Philippe Chalmin, président de l'Observatoire de la formation des prix et des marges des produits alimentaires :

Je n'aime pas beaucoup le mot « déflation ». D'un point de vue méthodologique, l'une des faiblesses de la méthodologie de l'Observatoire – et nous aurons beaucoup de mal à la contourner – est qu'elle perd de sa pertinence au fur et à mesure que notre consommation alimentaire se fait plus complexe. Nous nous limitons par essence au « fond du caddie », c'est-à-dire à des produits de base, à des produits peu transformés. L'une de nos discussions mardi – lorsque nous adoptions le prochain rapport au Parlement – portait sur la filière volaille. Le président du groupe de travail « Volailles » nous disait : « Il faut évoluer car on se cale toujours sur le poulet PAC, c'est-à-dire prêt-à-cuire », le poulet brut, là où la consommation s'oriente vers des morceaux de poulet et vers des produits de plus en plus transformés. ». Donc, lorsque nous nous limitons à la côte de porc, au jambon sous cellophane, au yaourt nature, à la brique de lait UHT, nous ne prenons pas en considération les produits intégrant le plus de services. Notre analyse, bien qu'elle soit valide, ne peut intégrer davantage de complexité. Quelle est la part agricole dans une pizza surgelée ? La pizza est un produit que l'on va retrouver à cheval sur de multiples filières puisqu'elle est composée de céréales, de concentré de tomates, de jambon, de quelques champignons : on ne peut pas la retrouver dans une seule filière.

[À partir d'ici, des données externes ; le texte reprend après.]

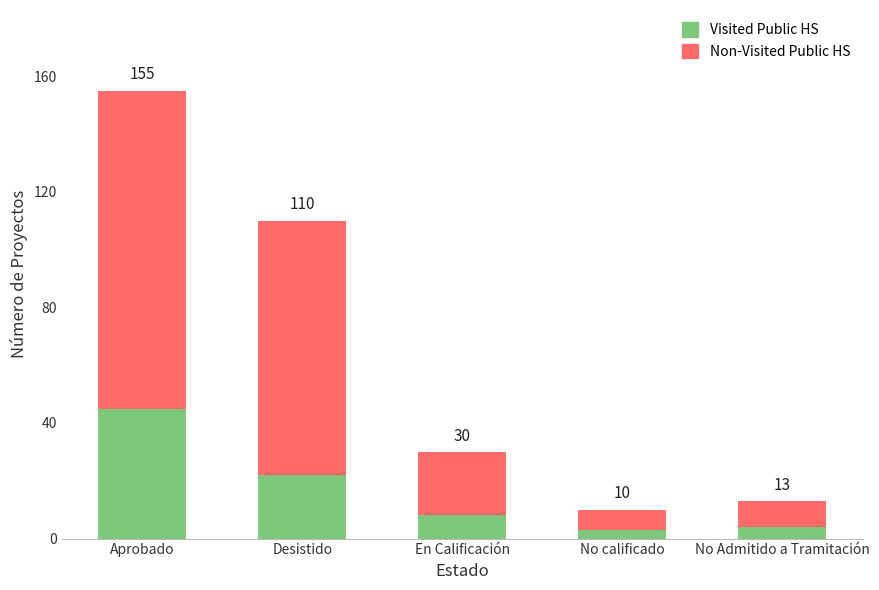

Where is Non-Visited Public HS nearest to the value 58?

Desistido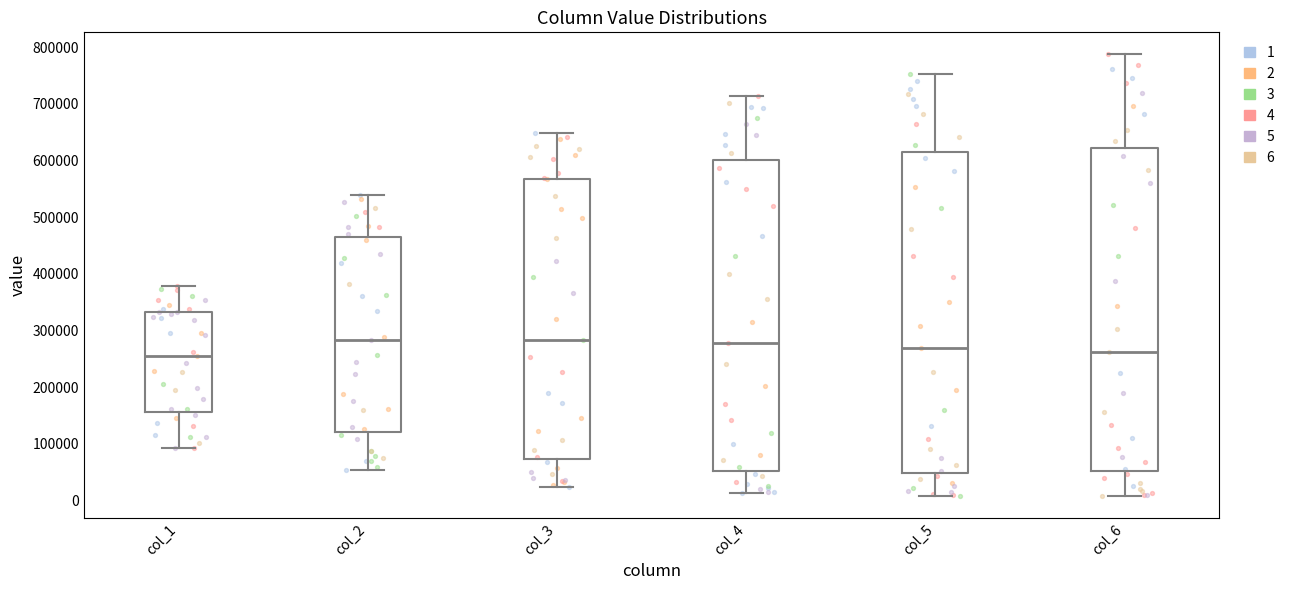

Reading left to right, transcribe this box plot: for each box, give where its median line is, the range the box spans, and where its two whiskers end, as read against the y-axis. The values are not printed on the chart, so give them approximately, as read against the axis.

col_1: median 250000, box 160000 to 330000, whiskers 90000 to 380000
col_2: median 280000, box 120000 to 460000, whiskers 50000 to 540000
col_3: median 280000, box 70000 to 570000, whiskers 20000 to 650000
col_4: median 280000, box 50000 to 600000, whiskers 10000 to 710000
col_5: median 270000, box 50000 to 620000, whiskers 10000 to 750000
col_6: median 260000, box 50000 to 620000, whiskers 10000 to 790000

Ensuite – et c'est toute la difficulté de la gestion des filières agroalimentaires en France – en amont, nous avons des prix agricoles qui, avec l'évolution de la politique agricole commune, ne sont plus des prix administrés. Ce sont des prix de marché, marqués par une instabilité totale sur un marché européen qui devient mondial. Aujourd'hui, si le prix du porc monte – grâce à Dieu, oserais-je dire –, c'est grâce à la peste porcine africaine en Chine. Le prix des produits laitiers dépend bien souvent de celui des grandes matières premières laitières – beurre et poudres – déterminé aux enchères de Fonterra en Nouvelle-Zélande. Le prix des céréales a toujours été instable, etc., etc. Nous avons donc une instabilité que je qualifierais de naturelle des prix agricoles.

À l'autre bout de la chaîne, pour des raisons peut-être liée à la concurrence qui existe au sein de notre appareil de distribution, nous avons une assez grande stabilité des prix à la consommation que confirment les données de l'INSEE. Lorsque nous regardons les grands produits alimentaires de base que nous suivons, la stabilité est encore plus grande. Dans notre rapport, quand on regarde l'évolution du prix de la brique de lait UHT, du kilo de steak haché, du kilo de jambon, on constate une stabilité totale. Les tensions que nous vivons entre industrie et grande distribution sont donc davantage liées à l'absorption par l'industrie et la distribution de cette instabilité agricole qu'à des chocs concurrentiels. Une des caractéristiques françaises est la stabilité des prix à la consommation de ces produits alimentaires de base.